Try it:
Nothing but the lines below from the first through the one with "Consultores" should appear, printed exactly; please leave pictures out.

The records:
"""

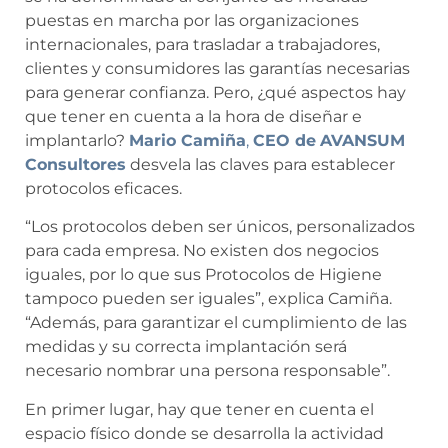
puestas en marcha por las organizaciones
internacionales, para trasladar a trabajadores,
clientes y consumidores las garantías necesarias
para generar confianza. Pero, ¿qué aspectos hay
que tener en cuenta a la hora de diseñar e
implantarlo?
Mario Camiña
,
CEO de
AVANSUM
Consultores
desvela las claves para establecer
protocolos eficaces.
“Los protocolos deben ser únicos, personalizados
para cada empresa. No existen dos negocios
iguales, por lo que sus Protocolos de Higiene
tampoco pueden ser iguales”, explica Camiña.
“Además, para garantizar el cumplimiento de las
medidas y su correcta implantación será
necesario nombrar una persona responsable”.
En primer lugar, hay que tener en cuenta el
espacio físico donde se desarrolla la actividad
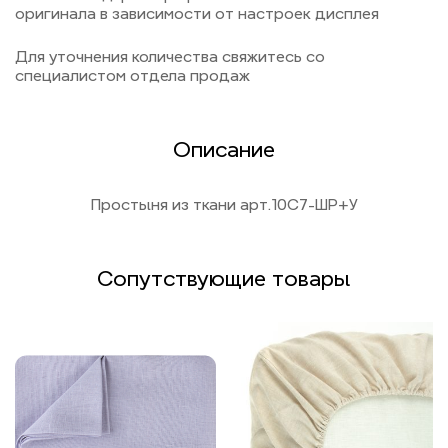
оригинала в зависимости от настроек дисплея
Для уточнения количества свяжитесь со
специалистом отдела продаж
Описание
Простыня из ткани арт.10С7-ШР+У
Сопутствующие товары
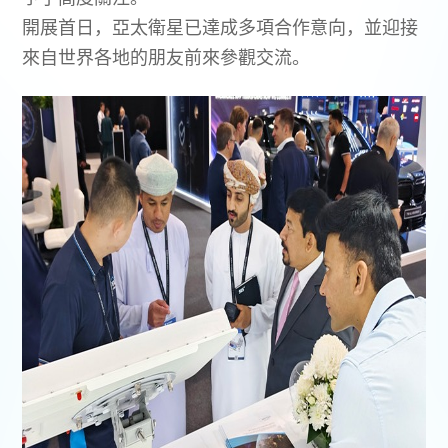
開展首日，亞太衛星已達成多項合作意向，並迎接
來自世界各地的朋友前來參觀交流。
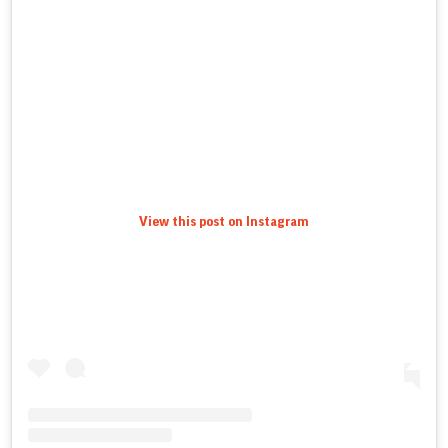
View this post on Instagram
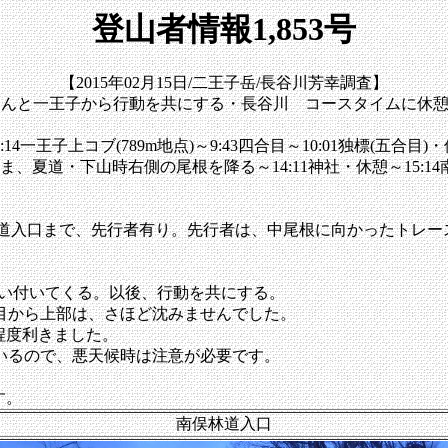
登山者情報1,853号
【2015年02月15日/二王子岳/長谷川芳幸調査】
さんと一王子から行動を共にする・長谷川 コースタイムに休
4一王子上コブ(789m地点)～9:43四合目～10:01独標(五合目
のまま、夏道・下山時右側の尾根を降る～14:11神社・休憩～15:14
拝道入口まで、先行者有り。先行者は、中尾根に向かったトレー
。
が追い付いてくる。以後、行動を共にする。
目から上部は、さほど沈みませんでした。
程度利きました。
いるので、悪天候時は注意が必要です。
す。
南俣林道入口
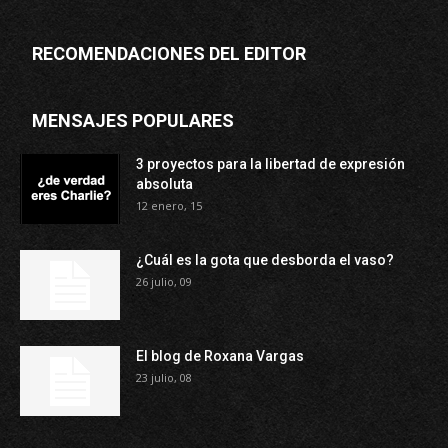
RECOMENDACIONES DEL EDITOR
MENSAJES POPULARES
3 proyectos para la libertad de expresión
absoluta
12 enero, 15
¿Cuál es la gota que desborda el vaso?
26 julio, 09
El blog de Roxana Vargas
23 julio, 08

"""

Task answer:
puestas en marcha por las organizaciones
internacionales, para trasladar a trabajadores,
clientes y consumidores las garantías necesarias
para generar confianza. Pero, ¿qué aspectos hay
que tener en cuenta a la hora de diseñar e
implantarlo?
Mario Camiña
,
CEO de
AVANSUM
Consultores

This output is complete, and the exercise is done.